Das Bundeslandwirtschaftsministerium hat schon mal ausgerechnet, was das heissen könnte: Denkbar wären demnach Aufschläge von 40 Cent pro Kilogramm Fleisch und Wurst, 2 Cent pro Kilo für Milch und Frischmilchprodukte und 15 Cent pro Kilo für Käse, Butter und Milchpulver. Jeder Verbraucher müsste demnach pro Jahr im Schnitt 35,02 Euro mehr bezahlen. Es entfielen 23,80 Euro auf Fleisch, 4,72 Euro auf Eier und 6,50 Euro auf Milch und Milchprodukte. Das Ministerium hat den Durchschnittskonsum der Bundesbürger herangezogen - laut Bundesanstalt für Landwirtschaft und Ernährung im vergangenen Jahr pro Person 59,5 Kilo Fleisch, 118,2 Kilo Milch und 236 Eier.
Der Bundestag hatte die Bundesregierung Anfang Juli aufgefordert, noch bis zur Wahl 2021 eine Strategie zum grundlegenden Umbau der Tierhaltung mit Vorschlägen zur Finanzierung vorzulegen.
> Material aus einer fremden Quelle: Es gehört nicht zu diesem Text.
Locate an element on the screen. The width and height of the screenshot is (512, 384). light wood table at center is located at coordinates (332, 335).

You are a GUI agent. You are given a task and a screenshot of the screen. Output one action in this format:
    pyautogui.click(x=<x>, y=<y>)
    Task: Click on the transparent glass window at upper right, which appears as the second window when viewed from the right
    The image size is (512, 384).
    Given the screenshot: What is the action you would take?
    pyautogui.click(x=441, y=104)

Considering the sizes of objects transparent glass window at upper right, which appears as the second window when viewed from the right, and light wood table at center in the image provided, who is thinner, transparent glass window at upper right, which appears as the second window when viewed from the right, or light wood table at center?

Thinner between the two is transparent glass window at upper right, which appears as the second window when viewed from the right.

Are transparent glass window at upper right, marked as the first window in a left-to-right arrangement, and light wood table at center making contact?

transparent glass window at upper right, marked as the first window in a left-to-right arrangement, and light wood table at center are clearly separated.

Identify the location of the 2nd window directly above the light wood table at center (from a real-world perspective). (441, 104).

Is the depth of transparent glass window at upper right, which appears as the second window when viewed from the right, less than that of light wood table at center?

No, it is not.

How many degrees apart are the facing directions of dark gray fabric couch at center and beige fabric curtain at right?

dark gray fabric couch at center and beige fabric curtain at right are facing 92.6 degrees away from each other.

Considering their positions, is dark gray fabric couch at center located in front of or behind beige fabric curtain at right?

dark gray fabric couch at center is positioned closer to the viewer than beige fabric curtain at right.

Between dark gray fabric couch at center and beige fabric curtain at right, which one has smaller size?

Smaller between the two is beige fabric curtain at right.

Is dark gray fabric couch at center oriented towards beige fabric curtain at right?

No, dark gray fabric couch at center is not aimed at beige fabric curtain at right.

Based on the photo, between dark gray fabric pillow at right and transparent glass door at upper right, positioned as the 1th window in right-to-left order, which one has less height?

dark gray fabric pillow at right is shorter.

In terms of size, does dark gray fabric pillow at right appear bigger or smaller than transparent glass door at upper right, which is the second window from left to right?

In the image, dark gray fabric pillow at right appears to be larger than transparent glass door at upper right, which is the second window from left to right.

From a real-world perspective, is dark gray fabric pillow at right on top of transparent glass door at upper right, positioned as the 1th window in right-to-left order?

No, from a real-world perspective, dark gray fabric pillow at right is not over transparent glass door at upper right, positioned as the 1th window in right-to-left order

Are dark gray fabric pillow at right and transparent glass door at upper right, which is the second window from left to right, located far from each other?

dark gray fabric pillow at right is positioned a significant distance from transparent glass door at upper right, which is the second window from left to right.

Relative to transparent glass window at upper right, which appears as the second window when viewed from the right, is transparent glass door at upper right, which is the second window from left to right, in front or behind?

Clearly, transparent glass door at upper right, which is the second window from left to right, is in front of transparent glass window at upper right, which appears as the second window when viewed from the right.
Die Corona-Fälle in Schlachthöfen hatten Billig-Fleisch und die Folgen noch einmal stärker in den Fokus gerückt. Vor dem Gespräch der Agrarminister hat die Umwelt-Organisation Greenpeace beim Institut Kantar eine Umfrage in Auftrag gegeben - demnach sehen 64 Prozent der Deutschen, also knapp zwei Drittel, «sehr grosse» oder «eher grosse» Missstände bei der landwirtschaftlichen Tierhaltung.
«Die SPD wird dem Verordnungsentwurf in der jetzigen Form im Bundestag nicht zustimmen», sagte die tierschutzpolitische Sprecherin der SPD-Bundestagsfraktion, Susanne Mittag, der «Neuen Osnabrücker Zeitung». «Mit Freiwilligkeit kommen wir nicht mehr weiter. Wir brauchen ein verpflichtendes Tierwohllabel auf den Verpackungen. Und dieses muss für alle Nutztiere gelten.»
Die Umwelt-Organisation WWF forderte anlässlich der Konferenz der Agrarminister einen «kompletten Systemwechsel» für Nutztierhaltung und Fleischwirtschaft in Deutschland. Dabei müsse es nicht nur um das Wohl der Nutztiere, sondern auch den Schutz von Umwelt, Klima und biologischer Vielfalt gehen - und den Erzeugern müssten faire Preise gewährleistet werden. Bund und Länder sollten jetzt den politischen Rahmen schaffen für den Ausstieg aus der auf Billigfleisch und auf Export getrimmten deutschen Fleischerzeugung. Mehrere Verbände riefen für Donnerstag zu einer Fahrraddemo in Berlin auf.